- [WHAT NEEDS TO BE DONE]
Please answer these questions about the talk excerpt, one line each:
1. What is the talk titled on the schedule?
2. What trade does the speaker's favorite metaphor compare programming to?
3. What does the version control section say happens to your work when your hard drive crashes?

- [SELECTED EXCERPT]
For more frequent updates on what I’m up to, visit the News Apps Blog.

UPDATE: The smiley face next to my little Rails joke wasn’t strong enough, added a bit, plus a link.

We’re here to talk about some boring stuff. Get-more-fiber-in-your-diet kind of stuff. It’s titled “Development Techniques” on the schedule, but this talk might be better to call it “Best Practices in Software Engineering”, or “Good Habits When Making Software”, or “Ass-saving Shit That Some Other Smart People Figured Out, Because Your Problems Aren’t New.”

My favorite metaphor for explaining programming to non-coders is that it’s like carpentry. You can put together a chest of drawers with nails and glue, and it’ll fall apart in a year, or you can build something lasting and use dovetail joints. We’re not plumbers providing a utility, but neither are we artists. It’s nice if our work is beautiful, but it also must be durable. We’re craftsmen. We make things that people use.

The point of all this is that craftsmanship matters. So, I’m here to ask you to change your ways, to consider adopting some processes, not because they’re fun, but because they’ll save your ass, and help you do better work. And once you’re in the habit, of writing tests and deployment scripts, of tracking your defects and versioning your code, you’ll wonder how you ever went without.

So, we’re trying something new today. I’m gonna run through these concepts fairly quickly, and in-between, Jacob will reflect on his work adopting many of these practices. It shouldn’t take very long, and at the end we’ll take questions.

Version Control

Version control software is both a safety net and a collaboration tool. It’s a place, usually away from your machine, where you store your code. And when you write new code, it hangs on to your previous versions. Even on a one-person project, version control is essential. When your hard drive crashes, you don’t lose your work. And, when you’re working with others on a common codebase, it acts as a central repository to help coordinate everyone’s changes.

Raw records
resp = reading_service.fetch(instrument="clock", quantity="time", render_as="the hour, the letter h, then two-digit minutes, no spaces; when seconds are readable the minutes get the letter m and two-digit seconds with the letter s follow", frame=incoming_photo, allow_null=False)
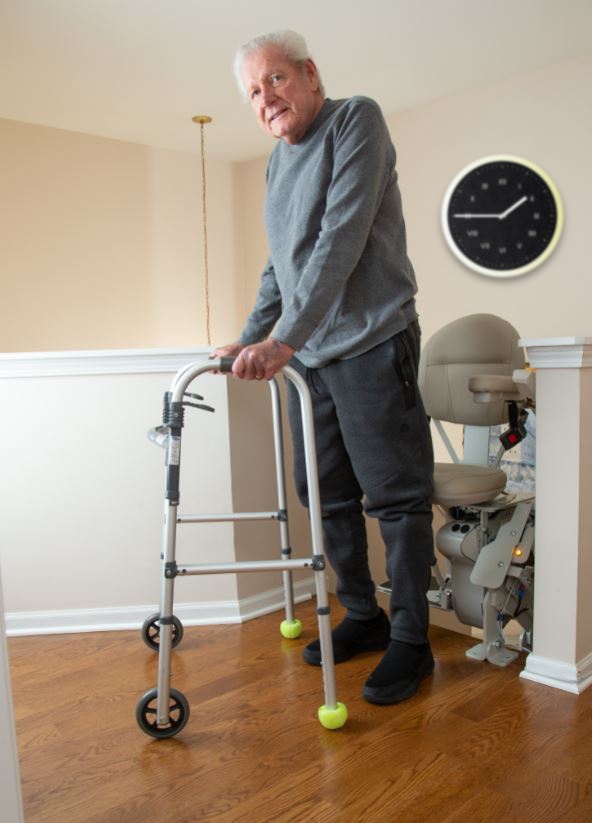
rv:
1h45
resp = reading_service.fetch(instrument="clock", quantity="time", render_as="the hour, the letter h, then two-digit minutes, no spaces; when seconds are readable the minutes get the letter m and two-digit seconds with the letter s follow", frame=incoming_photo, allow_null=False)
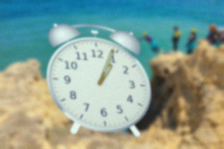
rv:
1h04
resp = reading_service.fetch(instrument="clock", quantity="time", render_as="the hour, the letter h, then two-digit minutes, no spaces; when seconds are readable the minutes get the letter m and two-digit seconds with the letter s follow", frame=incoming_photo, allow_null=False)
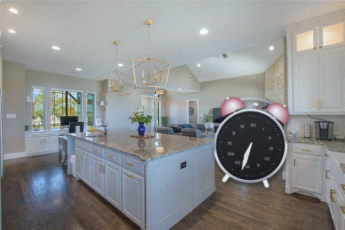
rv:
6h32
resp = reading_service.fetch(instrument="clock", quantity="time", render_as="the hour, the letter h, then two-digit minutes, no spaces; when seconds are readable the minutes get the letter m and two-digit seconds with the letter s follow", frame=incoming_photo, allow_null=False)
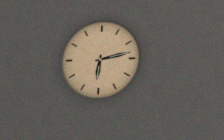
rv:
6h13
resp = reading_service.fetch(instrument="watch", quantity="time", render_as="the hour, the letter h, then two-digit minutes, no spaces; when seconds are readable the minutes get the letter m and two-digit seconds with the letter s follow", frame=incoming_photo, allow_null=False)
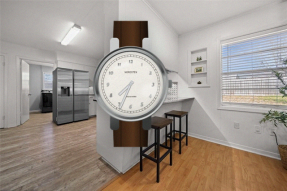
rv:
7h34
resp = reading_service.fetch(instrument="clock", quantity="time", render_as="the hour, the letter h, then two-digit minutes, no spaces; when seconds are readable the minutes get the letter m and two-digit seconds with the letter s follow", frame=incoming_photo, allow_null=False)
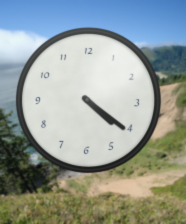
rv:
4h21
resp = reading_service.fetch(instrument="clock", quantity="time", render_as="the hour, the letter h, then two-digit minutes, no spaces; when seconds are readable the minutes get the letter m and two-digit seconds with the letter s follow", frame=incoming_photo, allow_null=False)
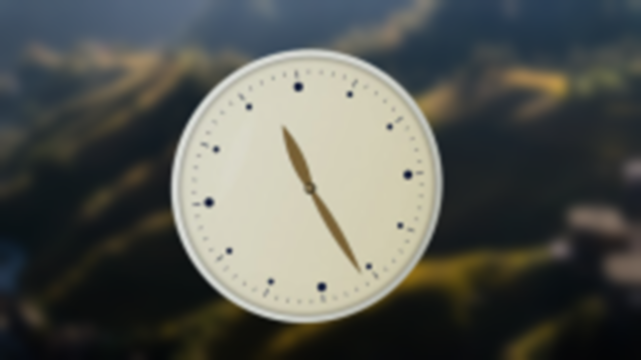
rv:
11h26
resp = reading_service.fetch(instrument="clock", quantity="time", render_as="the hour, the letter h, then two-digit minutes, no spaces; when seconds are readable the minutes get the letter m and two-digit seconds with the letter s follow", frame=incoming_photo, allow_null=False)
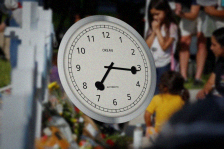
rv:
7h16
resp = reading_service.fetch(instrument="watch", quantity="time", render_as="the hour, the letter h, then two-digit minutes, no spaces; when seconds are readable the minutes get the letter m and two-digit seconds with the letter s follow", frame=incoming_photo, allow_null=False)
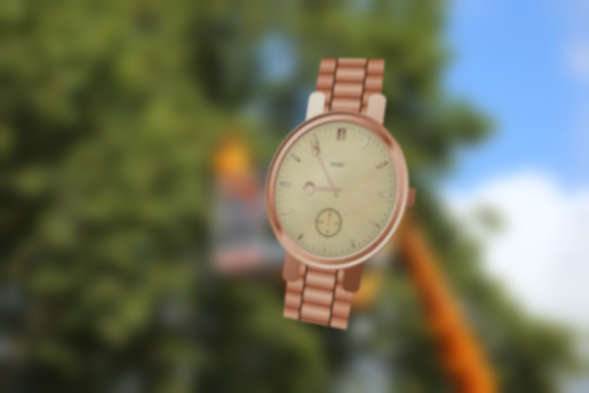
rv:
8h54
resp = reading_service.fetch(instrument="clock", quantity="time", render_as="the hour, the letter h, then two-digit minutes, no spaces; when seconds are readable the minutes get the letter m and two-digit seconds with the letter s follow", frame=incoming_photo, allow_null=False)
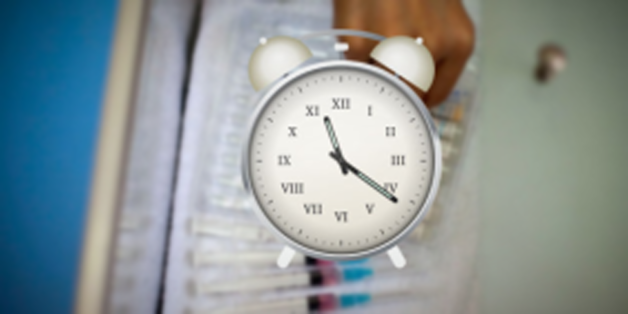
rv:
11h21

- [ANSWER TO THE PROBLEM]
1. "Development Techniques"
2. Carpentry
3. You don't lose it.